Informe sobre el hambre en el mundo 2011: los precios de los alimentos permanecen elevados y volátiles

Informe sobre el hambre en el mundo 2011: los precios de los alimentos permanecen elevados y volátiles

10/10/2011

Los responsables de las organizaciones de la ONU en Roma piden actuar con contundencia - La volatilidad y los precios elevados de los alimentos continuarán y posiblemente se incrementen, haciendo que los agricultores, consumidores y países pobres sean más vulnerables a la inseguridad alimentaria y la pobreza, según advirtieron las tres organizaciones de Naciones Unidas con sede en Roma en un nuevo informe sobre el hambre en el mundo hecho público hoy.

Los países pequeños dependientes de las importaciones -en particular en África-, son los más amenazados. Muchos de ellos sufren todavía graves problemas como consecuencia de la crisis económica y alimentaria mundial de 2006-2008, indican en El estado de la inseguridad alimentaria en el mundo (SOFI, por sus siglas en inglés) un informe anual que este año han producido conjuntamente la Organización de las Naciones Unidas para la Alimentación y la Agricultura (FAO), el Fondo Internacional de Desarrollo Agrícola (FIDA) y el Programa Mundial de Alimentos (PMA).

Estas crisis, incluyendo la del Cuerno de África, "están dificultando nuestros esfuerzos con miras a alcanzar los Objetivos de Desarrollo del Milenio (ODM) de reducir a la mitad la proporción de personas que sufren hambre en el mundo para 2015", alertan en el prólogo del informe los responsables de los tres organismos: Jacques Diouf (FAO), Kanayo F. Nwanze (FIDA) y Josette Sheeran (PMA).

Situación inaceptable

"Pero si incluso se alcanzasen los ODM en 2015, en los países en desarrollo seguiría habiendo unos 600 millones de personas subnutridas.
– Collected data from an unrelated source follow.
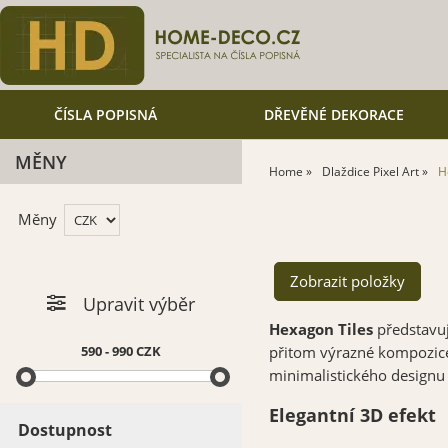
ČÍSLA POPISNÁ
DŘEVĚNÉ DEKORACE
MĚNY
Home
Dlaždice Pixel Art
H
Měny
Upravit výběr
Hexagon Tiles
představuj
590 - 990 CZK
přitom výrazné kompozice,
minimalistického designu 
Elegantní 3D efekt
Dostupnost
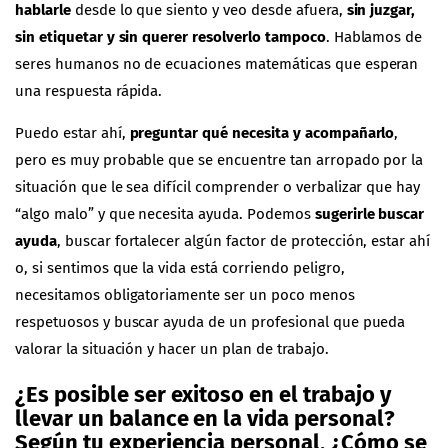
hablarle
desde lo que siento y veo desde afuera,
sin juzgar,
sin etiquetar y sin querer resolverlo tampoco
. Hablamos de
seres humanos no de ecuaciones matemáticas que esperan
una respuesta rápida.
Puedo estar ahí,
preguntar qué necesita y acompañarlo
,
pero es muy probable que se encuentre tan arropado por la
situación que le sea difícil comprender o verbalizar que hay
“algo malo” y que necesita ayuda. Podemos
sugerirle buscar
ayuda
, buscar fortalecer algún factor de protección, estar ahí
o, si sentimos que la vida está corriendo peligro,
necesitamos obligatoriamente ser un poco menos
respetuosos y buscar ayuda de un profesional que pueda
valorar la situación y hacer un plan de trabajo.
¿Es posible ser exitoso en el trabajo y
llevar un balance en la vida personal?
Según tu experiencia personal, ¿Cómo se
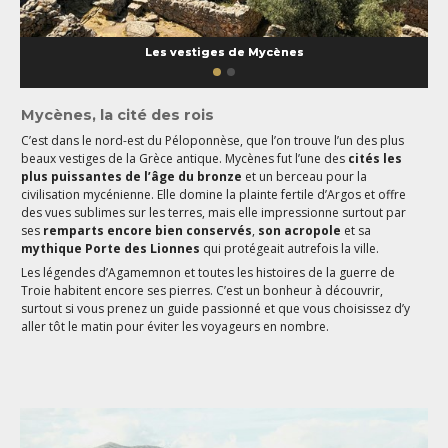
Les vestiges de Mycènes
Mycènes, la cité des rois
C’est dans le nord-est du Péloponnèse, que l’on trouve l’un des plus
beaux vestiges de la Grèce antique. Mycènes fut l’une des
cités les
plus puissantes de l’âge du bronze
et un berceau pour la
civilisation mycénienne. Elle domine la plainte fertile d’Argos et offre
des vues sublimes sur les terres, mais elle impressionne surtout par
ses
remparts encore bien conservés
,
son acropole
et sa
mythique Porte des Lionnes
qui protégeait autrefois la ville.
Les légendes d’Agamemnon et toutes les histoires de la guerre de
Troie habitent encore ses pierres. C’est un bonheur à découvrir,
surtout si vous prenez un guide passionné et que vous choisissez d’y
aller tôt le matin pour éviter les voyageurs en nombre.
El hecho de tener 600 millones de seres humanos que padecen hambre todos los días no puede jamás ser aceptable", señalan.

"Toda la comunidad internacional debe actuar ya y hacerlo de forma enérgica para erradicar la inseguridad alimentaria del planeta", añaden.

"Los gobiernos deben asegurarse de que se cuente con un entorno normativo transparente y previsible que promueva la inversión privada y favorezca el aumento de la productividad agrícola. Debemos reducir el despilfarro de alimentos en los países desarrollados a través de la educación y las políticas adecuadas y reducir las pérdidas de alimentos en los países en desarrollo impulsando las inversiones en toda la cadena de valor, especialmente en la elaboración poscosecha. Es fundamental llevar a cabo una gestión más sostenible de nuestros recursos naturales, forestales y pesqueros para la seguridad alimentaria de muchos de los miembros más pobres de la sociedad", continúan los responsables de los tres organismos.